HUT ke-81 RI di Muscat: 175 Diaspora Kenakan Batik, KBRI Siap Gelar Pesta Rakyat
Baca dalam 60 detik
- Sebanyak 175 WNI di Oman mengikuti upacara bendera HUT ke-81 RI di KBRI Muscat, mengenakan batik dan kebaya sebagai simbol keragaman budaya.
- Dubes Andi Rahadian menegaskan bahwa peringatan ini menjadi ajang memperkuat citra ramah diaspora Indonesia di mata masyarakat Oman dan asing.
- KBRI Muscat merencanakan 'Pesta Rakyat' pada Oktober 2026 untuk mempererat silaturahmi antara diaspora dan warga setempat, menandai komitmen diplomasi budaya jangka panjang.

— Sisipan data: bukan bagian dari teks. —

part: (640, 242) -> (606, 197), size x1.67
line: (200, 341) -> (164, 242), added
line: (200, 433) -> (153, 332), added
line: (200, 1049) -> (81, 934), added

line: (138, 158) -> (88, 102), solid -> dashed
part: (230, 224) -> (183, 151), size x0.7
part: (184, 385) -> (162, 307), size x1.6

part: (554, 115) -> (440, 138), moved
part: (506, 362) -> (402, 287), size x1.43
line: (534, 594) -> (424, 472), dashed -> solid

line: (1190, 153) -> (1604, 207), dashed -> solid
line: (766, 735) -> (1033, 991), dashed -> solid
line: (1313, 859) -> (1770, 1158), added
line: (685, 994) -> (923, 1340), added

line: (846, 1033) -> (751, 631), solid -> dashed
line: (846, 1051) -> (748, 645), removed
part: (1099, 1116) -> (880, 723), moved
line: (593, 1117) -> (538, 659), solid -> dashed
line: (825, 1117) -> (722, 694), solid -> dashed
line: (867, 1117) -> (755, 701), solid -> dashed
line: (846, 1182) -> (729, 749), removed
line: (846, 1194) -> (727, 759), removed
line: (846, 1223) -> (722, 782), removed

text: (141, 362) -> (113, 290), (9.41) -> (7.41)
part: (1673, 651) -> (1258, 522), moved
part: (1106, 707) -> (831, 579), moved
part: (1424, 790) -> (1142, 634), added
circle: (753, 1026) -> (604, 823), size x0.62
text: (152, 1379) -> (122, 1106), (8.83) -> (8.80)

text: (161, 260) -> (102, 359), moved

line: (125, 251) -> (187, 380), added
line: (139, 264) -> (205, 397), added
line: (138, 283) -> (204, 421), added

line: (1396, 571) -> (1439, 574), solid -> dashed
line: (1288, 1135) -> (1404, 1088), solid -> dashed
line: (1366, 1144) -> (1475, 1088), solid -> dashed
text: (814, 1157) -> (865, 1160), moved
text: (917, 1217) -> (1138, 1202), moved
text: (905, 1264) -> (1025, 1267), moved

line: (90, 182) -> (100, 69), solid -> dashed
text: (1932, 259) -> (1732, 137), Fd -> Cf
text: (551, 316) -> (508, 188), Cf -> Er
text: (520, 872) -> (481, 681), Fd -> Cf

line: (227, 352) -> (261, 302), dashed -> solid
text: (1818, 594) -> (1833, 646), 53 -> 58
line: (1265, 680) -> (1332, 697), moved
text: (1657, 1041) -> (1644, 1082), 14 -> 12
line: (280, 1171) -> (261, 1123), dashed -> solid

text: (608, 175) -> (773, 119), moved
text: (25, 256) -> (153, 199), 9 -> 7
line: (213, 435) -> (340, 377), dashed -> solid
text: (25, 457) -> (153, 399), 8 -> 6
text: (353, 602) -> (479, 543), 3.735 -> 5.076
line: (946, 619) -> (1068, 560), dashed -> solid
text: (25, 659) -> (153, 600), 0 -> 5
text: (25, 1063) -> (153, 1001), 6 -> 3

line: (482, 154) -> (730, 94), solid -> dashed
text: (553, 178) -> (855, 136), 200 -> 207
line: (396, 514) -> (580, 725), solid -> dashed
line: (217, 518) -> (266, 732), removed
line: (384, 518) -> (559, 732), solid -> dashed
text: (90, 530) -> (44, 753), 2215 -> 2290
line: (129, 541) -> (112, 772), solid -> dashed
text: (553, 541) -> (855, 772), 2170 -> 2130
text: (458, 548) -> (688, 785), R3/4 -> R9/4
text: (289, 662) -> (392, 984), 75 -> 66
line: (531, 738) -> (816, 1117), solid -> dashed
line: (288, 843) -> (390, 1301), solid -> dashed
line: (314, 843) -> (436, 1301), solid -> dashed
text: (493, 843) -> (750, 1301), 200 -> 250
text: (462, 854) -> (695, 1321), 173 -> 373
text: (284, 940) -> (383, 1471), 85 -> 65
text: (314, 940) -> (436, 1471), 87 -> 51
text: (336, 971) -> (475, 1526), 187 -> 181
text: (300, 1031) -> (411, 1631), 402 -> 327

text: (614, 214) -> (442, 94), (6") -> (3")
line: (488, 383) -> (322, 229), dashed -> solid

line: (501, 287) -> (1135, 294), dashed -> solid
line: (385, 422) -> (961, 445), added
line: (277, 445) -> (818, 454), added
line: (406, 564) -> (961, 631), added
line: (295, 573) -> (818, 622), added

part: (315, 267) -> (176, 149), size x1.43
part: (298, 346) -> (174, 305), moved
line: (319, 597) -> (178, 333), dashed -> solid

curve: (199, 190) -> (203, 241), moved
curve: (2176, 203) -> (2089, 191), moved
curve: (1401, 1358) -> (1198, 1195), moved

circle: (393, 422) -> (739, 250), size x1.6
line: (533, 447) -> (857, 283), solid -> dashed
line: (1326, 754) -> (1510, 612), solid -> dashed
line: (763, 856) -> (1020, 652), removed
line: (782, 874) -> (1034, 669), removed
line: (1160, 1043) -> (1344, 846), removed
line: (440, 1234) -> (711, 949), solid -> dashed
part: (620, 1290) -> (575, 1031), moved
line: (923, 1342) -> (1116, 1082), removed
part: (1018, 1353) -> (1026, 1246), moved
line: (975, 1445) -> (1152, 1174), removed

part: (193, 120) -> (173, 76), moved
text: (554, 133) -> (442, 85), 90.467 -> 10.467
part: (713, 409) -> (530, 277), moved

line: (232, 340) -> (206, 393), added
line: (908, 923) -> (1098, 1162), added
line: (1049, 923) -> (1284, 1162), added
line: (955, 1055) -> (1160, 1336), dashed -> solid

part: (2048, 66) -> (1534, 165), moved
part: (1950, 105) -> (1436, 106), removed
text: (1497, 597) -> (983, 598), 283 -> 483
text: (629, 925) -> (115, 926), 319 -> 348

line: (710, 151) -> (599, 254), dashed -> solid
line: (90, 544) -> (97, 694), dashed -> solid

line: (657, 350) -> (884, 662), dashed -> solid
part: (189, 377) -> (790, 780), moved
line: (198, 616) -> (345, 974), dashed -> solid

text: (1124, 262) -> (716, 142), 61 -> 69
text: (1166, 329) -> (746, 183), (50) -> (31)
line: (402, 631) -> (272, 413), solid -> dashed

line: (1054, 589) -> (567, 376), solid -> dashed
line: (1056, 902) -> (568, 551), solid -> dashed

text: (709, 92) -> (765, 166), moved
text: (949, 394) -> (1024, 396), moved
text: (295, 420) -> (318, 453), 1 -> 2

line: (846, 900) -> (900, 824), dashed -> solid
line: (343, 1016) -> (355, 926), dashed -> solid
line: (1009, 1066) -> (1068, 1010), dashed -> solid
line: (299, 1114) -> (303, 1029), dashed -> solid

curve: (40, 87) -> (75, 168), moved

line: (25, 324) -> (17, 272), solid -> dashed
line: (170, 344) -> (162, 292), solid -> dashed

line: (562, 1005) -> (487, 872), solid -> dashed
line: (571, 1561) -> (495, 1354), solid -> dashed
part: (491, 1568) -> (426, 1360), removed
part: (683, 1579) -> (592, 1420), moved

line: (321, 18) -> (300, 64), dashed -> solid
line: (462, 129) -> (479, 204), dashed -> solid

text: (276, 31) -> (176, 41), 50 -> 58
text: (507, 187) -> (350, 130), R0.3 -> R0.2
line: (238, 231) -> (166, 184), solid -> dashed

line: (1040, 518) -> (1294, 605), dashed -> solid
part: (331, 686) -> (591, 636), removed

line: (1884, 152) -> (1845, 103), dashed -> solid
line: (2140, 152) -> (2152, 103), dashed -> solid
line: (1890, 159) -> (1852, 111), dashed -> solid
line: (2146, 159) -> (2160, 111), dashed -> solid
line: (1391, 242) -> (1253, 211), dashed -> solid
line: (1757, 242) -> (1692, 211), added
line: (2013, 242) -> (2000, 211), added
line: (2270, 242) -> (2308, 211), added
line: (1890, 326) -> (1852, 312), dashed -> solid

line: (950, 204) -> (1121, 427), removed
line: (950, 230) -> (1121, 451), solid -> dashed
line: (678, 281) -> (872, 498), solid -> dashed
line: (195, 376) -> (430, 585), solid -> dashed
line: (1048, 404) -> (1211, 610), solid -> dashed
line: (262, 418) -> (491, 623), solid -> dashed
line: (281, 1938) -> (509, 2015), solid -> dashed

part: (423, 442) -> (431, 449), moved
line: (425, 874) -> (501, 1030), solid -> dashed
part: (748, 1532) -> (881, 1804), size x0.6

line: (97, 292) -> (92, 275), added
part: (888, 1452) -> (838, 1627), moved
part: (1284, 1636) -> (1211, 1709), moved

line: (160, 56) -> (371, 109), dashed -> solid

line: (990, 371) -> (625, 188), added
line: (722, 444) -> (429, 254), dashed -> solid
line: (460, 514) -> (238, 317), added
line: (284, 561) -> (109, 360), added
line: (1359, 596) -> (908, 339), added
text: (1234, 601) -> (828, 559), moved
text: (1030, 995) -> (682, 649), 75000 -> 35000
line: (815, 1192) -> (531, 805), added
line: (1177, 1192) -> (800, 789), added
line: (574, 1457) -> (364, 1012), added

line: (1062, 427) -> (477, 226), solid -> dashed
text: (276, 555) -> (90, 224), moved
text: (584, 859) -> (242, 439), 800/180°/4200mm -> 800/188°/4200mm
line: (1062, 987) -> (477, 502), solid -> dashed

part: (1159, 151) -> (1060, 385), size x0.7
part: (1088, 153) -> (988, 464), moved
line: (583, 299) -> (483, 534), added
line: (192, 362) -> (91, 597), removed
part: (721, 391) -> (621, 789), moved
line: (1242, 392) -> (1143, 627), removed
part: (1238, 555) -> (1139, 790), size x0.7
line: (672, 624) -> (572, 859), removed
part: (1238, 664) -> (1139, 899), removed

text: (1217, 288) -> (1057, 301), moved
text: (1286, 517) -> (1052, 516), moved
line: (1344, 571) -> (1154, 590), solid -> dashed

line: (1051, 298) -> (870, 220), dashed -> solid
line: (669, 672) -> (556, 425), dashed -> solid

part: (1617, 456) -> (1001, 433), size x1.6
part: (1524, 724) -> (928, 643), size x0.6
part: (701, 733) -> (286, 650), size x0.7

Sebanyak 175 warga negara Indonesia (WNI) yang menetap di Oman mengikuti upacara bendera memperingati HUT ke-81 Kemerdekaan RI di KBRI Muscat, Senin pagi waktu setempat. Mengenakan batik dan kebaya bernuansa merah putih, mereka hadir bukan sekadar merayakan hari bersejarah, tetapi juga menegaskan bahwa keramahan Indonesia tetap hidup ribuan kilometer dari tanah air.
Duta Besar RI untuk Oman merangkap Yaman, Andi Rahadian, yang bertindak sebagai pembina upacara, menyebut kegiatan ini sebagai momentum strategis untuk memperkenalkan wajah Indonesia yang beragam dan ramah kepada warga Oman serta komunitas asing lainnya. Menurut keterangan resmi KBRI yang diterima di Jakarta, upacara yang dimulai pukul 06.30 waktu setempat itu juga menjadi sarana mempererat kebersamaan di antara diaspora yang terdiri dari pekerja migran, pelajar, dan masyarakat umum.
Di tengah hiruk-pikuk peringatan kemerdekaan di dalam negeri, perayaan di Muscat menyimpan makna tersendiri. Bagi para pekerja migran Indonesia di kawasan Teluk, momen seperti ini adalah pengingat bahwa kontribusi mereka untuk bangsa tidak pernah terputus oleh jarak. Alfanov, seorang WNI yang telah bekerja di Oman selama tiga tahun, mengaku bersyukur bisa hadir dan berharap upacara ini menyadarkan rekan-rekannya untuk tetap mengabdi pada Indonesia meski berada di perantauan.
Andi juga mengumumkan rencana KBRI Muscat untuk menggelar "Pesta Rakyat" pada Oktober 2026. Acara ini dirancang sebagai ajang silaturahim yang lebih luas, tidak hanya melibatkan diaspora Indonesia tetapi juga masyarakat Oman. Langkah ini dinilai sebagai upaya diplomasi budaya yang konkret, memperkuat hubungan bilateral yang selama ini didominasi oleh kerja sama ekonomi dan ketenagakerjaan.
Bagi Indonesia, diaspora di Timur Tengah bukan sekadar pengirim remitansi. Mereka adalah duta informal yang membentuk persepsi publik tentang bangsa ini. Kehadiran mereka dalam upacara kenegaraan, lengkap dengan busana tradisional, menjadi simbol bahwa identitas budaya Indonesia tidak luntur oleh modernitas atau jarak geografis. Hal ini sejalan dengan tren peningkatan peran diaspora dalam diplomasi publik yang digalakkan pemerintah dalam beberapa tahun terakhir.
Setelah upacara, acara dilanjutkan dengan syukuran bersama. Andi melakukan tradisi potong tumpeng, sebuah ritual yang kerap menjadi penanda kebersamaan dalam perayaan Indonesia. Momen ini tidak hanya mempererat ikatan emosional antar-WNI, tetapi juga memberikan kesempatan bagi warga Oman untuk merasakan langsung kehangatan budaya Indonesia.
Ke depan, pertanyaan yang mengemuka adalah bagaimana perayaan serupa dapat dimanfaatkan lebih jauh untuk mendukung kepentingan nasional, misalnya dalam promosi pariwisata atau produk budaya. Dengan rencana "Pesta Rakyat" yang lebih besar tahun depan, KBRI Muscat tampaknya ingin memastikan bahwa semangat kemerdekaan tidak berhenti pada upacara seremonial, melainkan menjadi jembatan yang menghubungkan dua bangsa.